POTATOES, BABY. We'll all be chuffed as hell if Charlie breaks out a little Potato Shuffle on Oscar night, but the basic goal of this humble campaign is to get a shout-out for the fans. Potato usage is not a strict requirement. With this in mind, my good friend - the very lovely mojajoja from the BCK forum - raises a rather excellent point: it isn't too hard to work the phrase "Being Charlie Kaufman" into a sentence if you happen to be, y'know, Charlie Kaufman. Example: "Usually it's no party Being Charlie Kaufman. But tonight..." (waves Oscar around) "...it's pretty good." Very smooth, and slightly more comfortable than saying "Potato." Just an idea. So we'll add that to the list and keep an ear out on the night. Not to be pushy or anything.
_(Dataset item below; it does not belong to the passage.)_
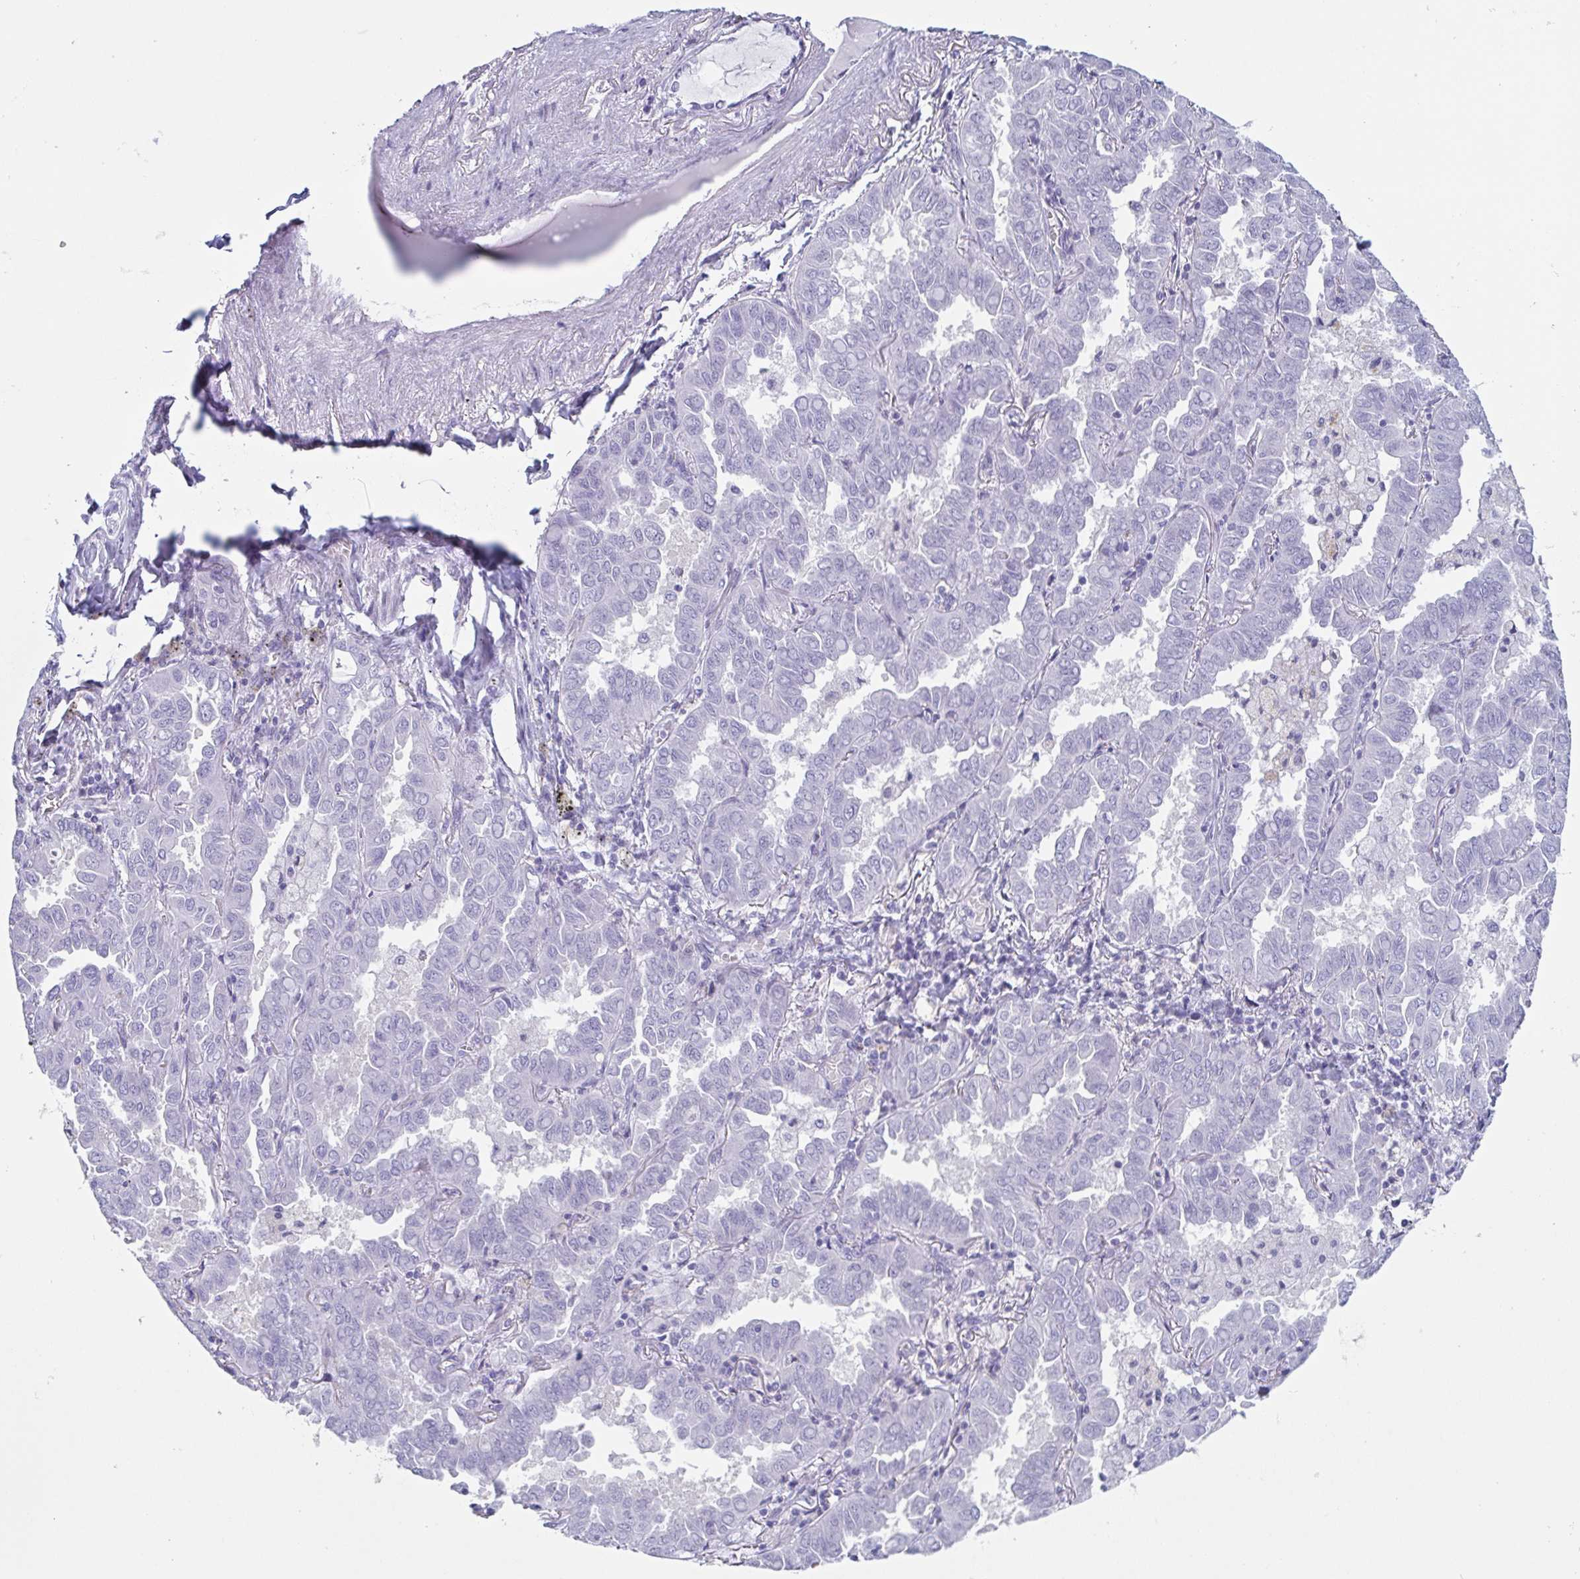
{"staining": {"intensity": "negative", "quantity": "none", "location": "none"}, "tissue": "lung cancer", "cell_type": "Tumor cells", "image_type": "cancer", "snomed": [{"axis": "morphology", "description": "Adenocarcinoma, NOS"}, {"axis": "topography", "description": "Lung"}], "caption": "DAB (3,3'-diaminobenzidine) immunohistochemical staining of adenocarcinoma (lung) shows no significant staining in tumor cells.", "gene": "TAGLN3", "patient": {"sex": "male", "age": 64}}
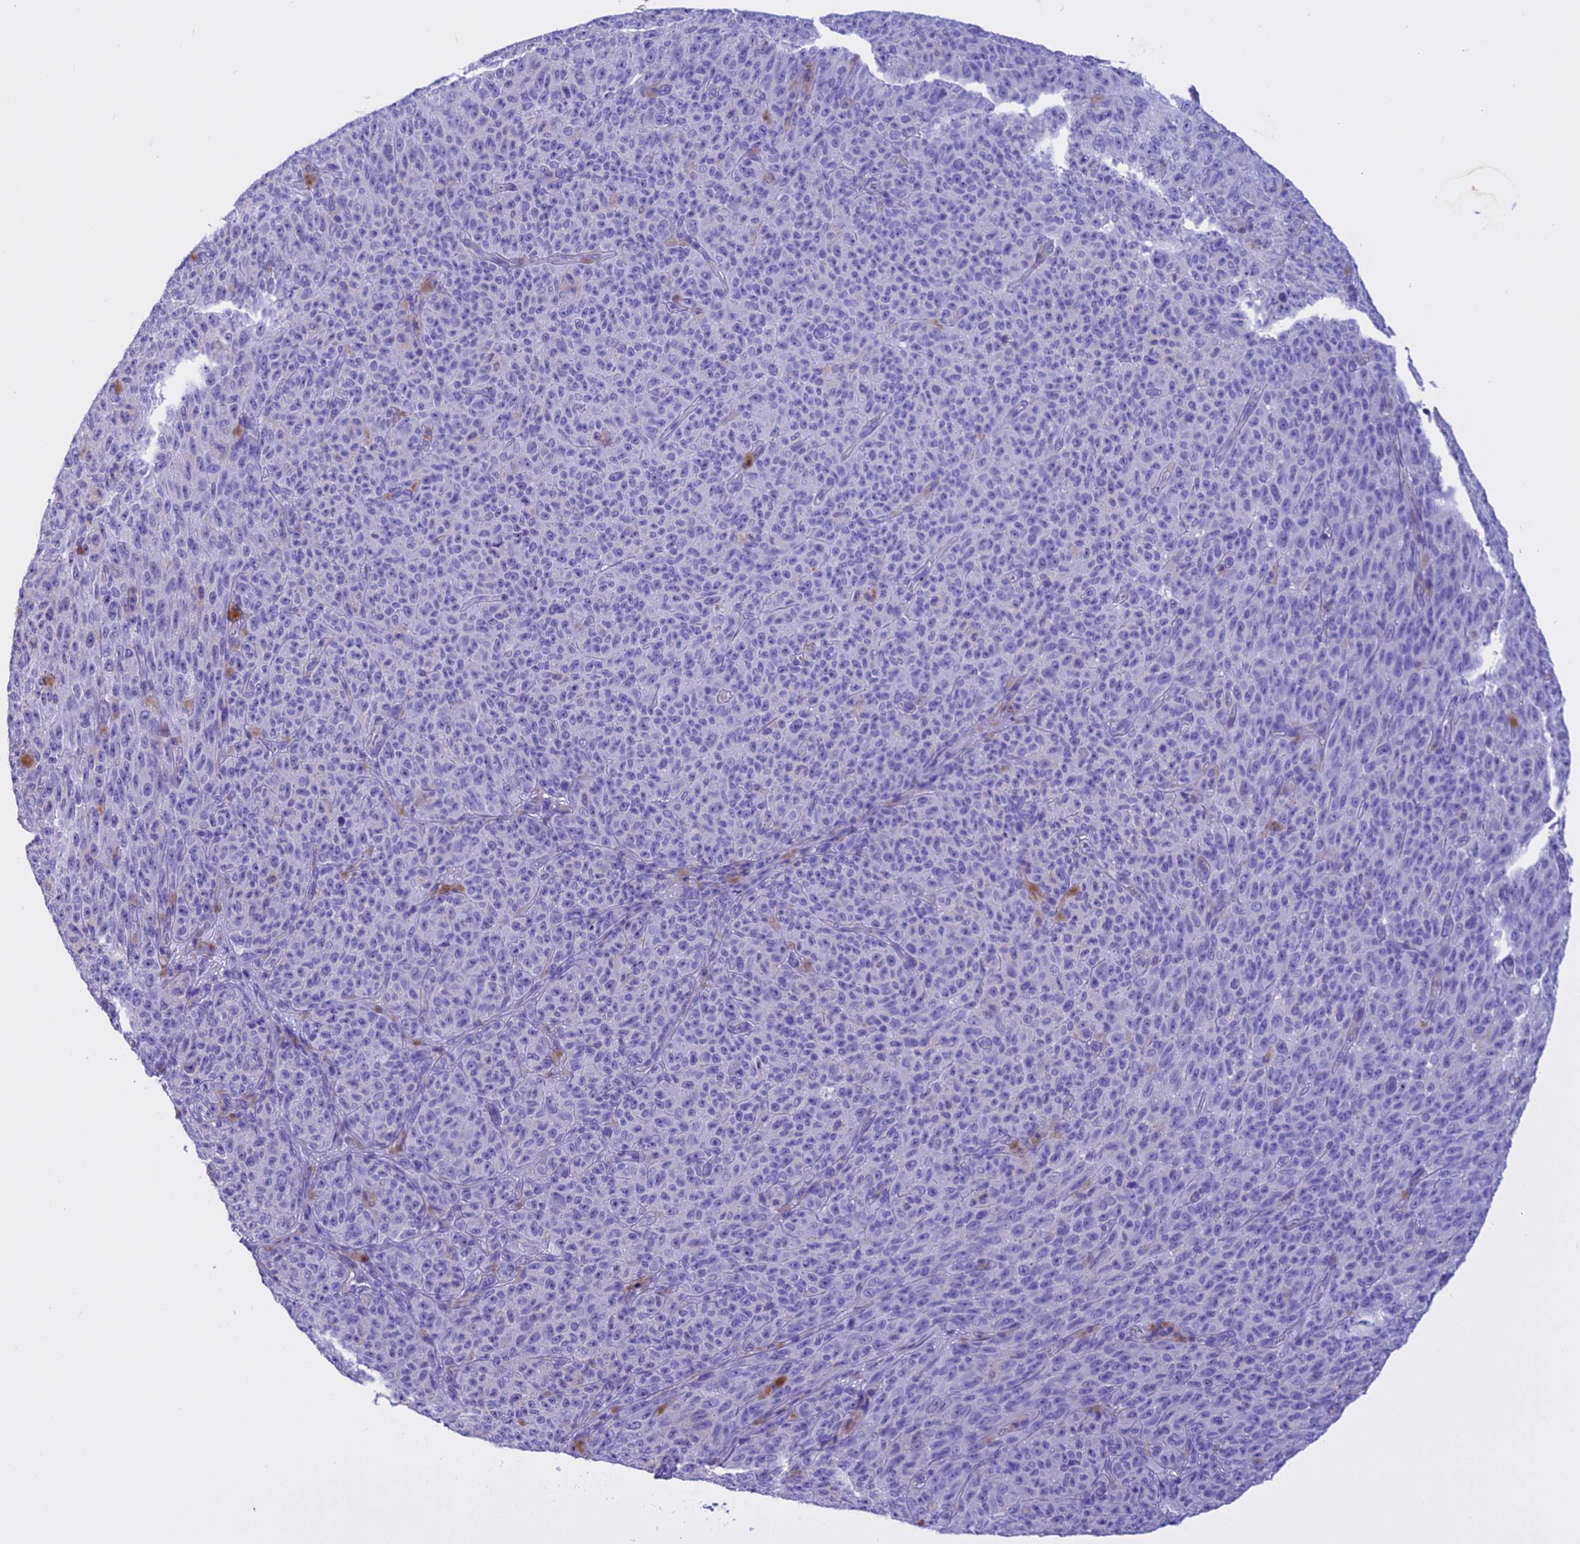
{"staining": {"intensity": "negative", "quantity": "none", "location": "none"}, "tissue": "melanoma", "cell_type": "Tumor cells", "image_type": "cancer", "snomed": [{"axis": "morphology", "description": "Malignant melanoma, NOS"}, {"axis": "topography", "description": "Skin"}], "caption": "This is an IHC histopathology image of melanoma. There is no expression in tumor cells.", "gene": "KCTD14", "patient": {"sex": "female", "age": 82}}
Meanwhile, word of the You Say Potato campaign is spreading far and wide... but not quite far enough! There has been no skywriting. There has been no mention of it from the Pope in his little speeches. George Bush talks not of Weapons of Mass Potato. Nothing in the New York Times, People or Variety. So we still need you guys to visit the potato page and plaster a few buttons/banners in your blogs, message board signatures and so forth, or make your own banners/buttons and send 'em in, or find some other way to publicise the whole deal. (Without being too creepy or stalkerish about it.) It'll be hilarious if someone OTHER than Charlie says "potato" on Oscar night...
There's a slight chance some of you are getting sick of this stuff already. To which I say: TOO BAD. Only a few weeks left.